Interfaces allows for i) inclusion polymorphism and ii) existential quantification as it enables functions to parameterize on the any sub-type of the interface while hiding the the actual type/implementation of the interface. Any given class can extend zero or more classes, but only implement the behaviour of zero or one interface.

Python

Unlike Java, there are no primitives -- everything is an object. Python has classes, but no interfaces. Instead of a static type system, Python utilizes late binding for attribute access, causing a run-time exception should the object not support the given operation. In fact, that's a common idiom for checking for the existance of variable names:

try:
    foo
except NameError, x:
    # name 'foo' not in use
    pass

In Python (like Java), variables are reference, but the name itself does not have a type attached to it -- all it does is point to an object. Links has to be followed to give the return value. Because of the late binding, Python does not use interfaces, but instead relies on naming conventions, even if there's some work (Zope's zope.interface, most notably) to get a more formalized interface. For example, given the following function which counts the occurance of the literal '1' in a file:

def countOnes(f):
    return len([i for i in f.read() if i == '1'])

lineCount can be used with file-like objects supporting the operation .read(). We could therefore define a class that's not a file at all, but still supports the read operation:

class RandomSequence:
    def __init__(self, count):
        self.count = count

    def read(self):
        return [str(random.randint(0, 9)) for i in range(self.count)]

rs = RandomSequence(100)
print "Out of 100 numbers,", countOnes(rs), "were ones."
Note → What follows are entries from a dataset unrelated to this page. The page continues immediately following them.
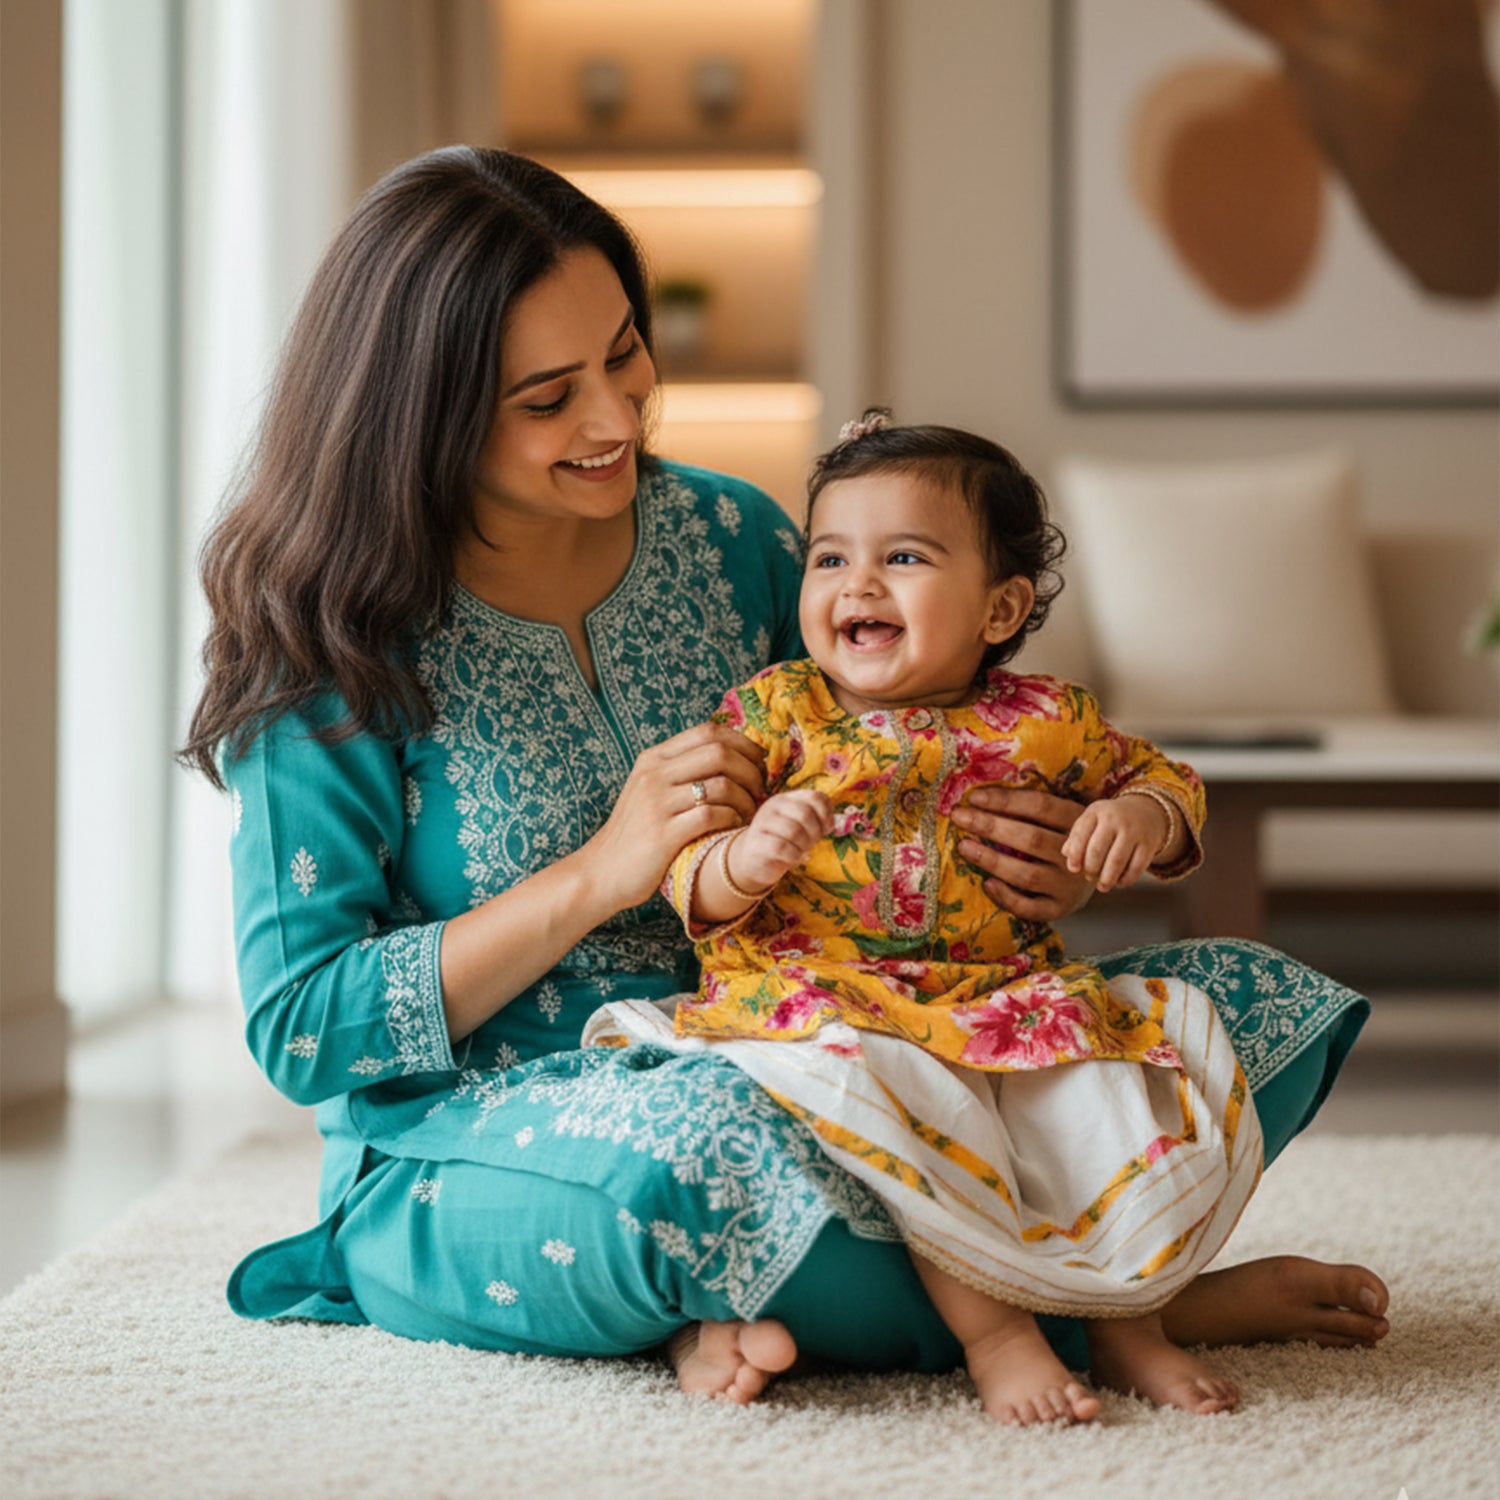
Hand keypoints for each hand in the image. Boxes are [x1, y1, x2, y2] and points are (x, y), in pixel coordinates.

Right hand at [583, 723, 764, 912]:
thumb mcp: (650, 790)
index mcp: (653, 759)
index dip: (742, 743)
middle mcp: (654, 774)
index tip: (757, 763)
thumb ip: (680, 770)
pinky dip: (731, 819)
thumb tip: (729, 754)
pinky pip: (711, 815)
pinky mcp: (663, 834)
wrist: (601, 872)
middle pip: (719, 752)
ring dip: (745, 799)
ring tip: (749, 814)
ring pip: (720, 784)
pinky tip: (733, 828)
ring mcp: (657, 803)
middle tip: (760, 791)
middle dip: (750, 770)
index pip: (707, 731)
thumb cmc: (636, 833)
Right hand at [728, 789, 833, 892]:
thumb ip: (815, 819)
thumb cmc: (783, 841)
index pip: (815, 797)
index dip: (827, 815)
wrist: (752, 860)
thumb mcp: (799, 826)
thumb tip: (833, 823)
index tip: (826, 830)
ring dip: (803, 846)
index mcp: (787, 799)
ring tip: (799, 851)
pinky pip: (782, 848)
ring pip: (794, 831)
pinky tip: (791, 858)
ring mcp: (762, 823)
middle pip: (805, 813)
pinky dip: (793, 856)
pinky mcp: (755, 843)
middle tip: (811, 843)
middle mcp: (773, 806)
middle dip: (815, 833)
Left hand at [951, 786, 1092, 921]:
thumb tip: (981, 797)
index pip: (1041, 806)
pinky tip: (987, 884)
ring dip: (992, 860)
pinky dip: (1007, 897)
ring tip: (964, 847)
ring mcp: (1068, 885)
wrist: (1099, 874)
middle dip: (991, 826)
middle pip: (1031, 838)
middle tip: (960, 817)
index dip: (1006, 801)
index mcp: (1076, 822)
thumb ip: (1032, 809)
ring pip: (1027, 874)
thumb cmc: (1065, 839)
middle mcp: (1075, 855)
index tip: (975, 797)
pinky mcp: (1060, 909)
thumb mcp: (1061, 817)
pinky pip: (1030, 908)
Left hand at [1061, 797, 1168, 893]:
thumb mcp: (1091, 820)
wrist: (1144, 811)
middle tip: (1089, 877)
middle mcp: (1116, 818)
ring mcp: (1134, 831)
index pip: (1081, 834)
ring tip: (1102, 886)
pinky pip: (1136, 867)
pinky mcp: (1149, 844)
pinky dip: (1126, 879)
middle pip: (1097, 850)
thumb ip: (1076, 836)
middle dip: (1090, 868)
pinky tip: (1119, 883)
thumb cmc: (1109, 821)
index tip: (1074, 869)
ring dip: (1107, 878)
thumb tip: (1066, 855)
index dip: (1075, 855)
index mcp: (1097, 811)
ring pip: (1117, 861)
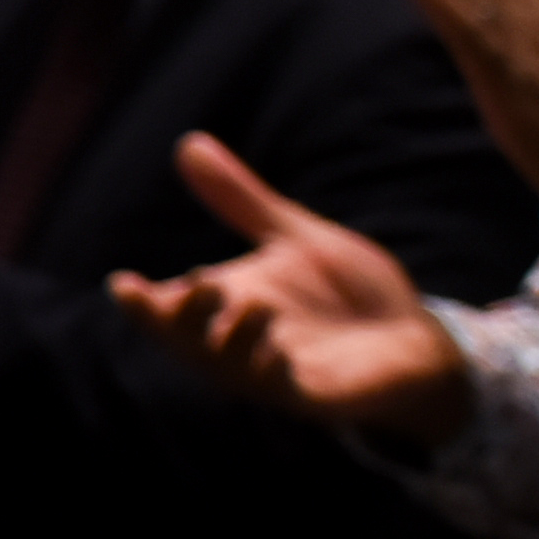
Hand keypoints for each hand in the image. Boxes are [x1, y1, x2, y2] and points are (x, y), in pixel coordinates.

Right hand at [108, 135, 475, 437]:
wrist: (415, 336)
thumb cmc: (349, 292)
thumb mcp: (296, 238)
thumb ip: (242, 201)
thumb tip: (188, 143)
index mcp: (229, 304)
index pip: (172, 309)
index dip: (145, 303)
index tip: (123, 283)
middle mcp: (242, 343)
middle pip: (190, 344)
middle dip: (176, 323)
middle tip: (176, 292)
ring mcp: (277, 373)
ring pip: (232, 370)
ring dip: (230, 341)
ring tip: (246, 302)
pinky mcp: (317, 395)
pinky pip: (286, 390)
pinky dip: (274, 371)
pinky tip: (277, 349)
Objects can be dynamically altered at run time; adding and removing attributes to objects is a common task in Python. This is form of universal polymorphism, achieved through the overloading ad-hoc polymorphism. Magic names are used for supporting operators in the language. For example, the operator + is called __add__ and can be added to any class definition. Python also supports coercion for certain types, such as addition with integer and real values producing a real value.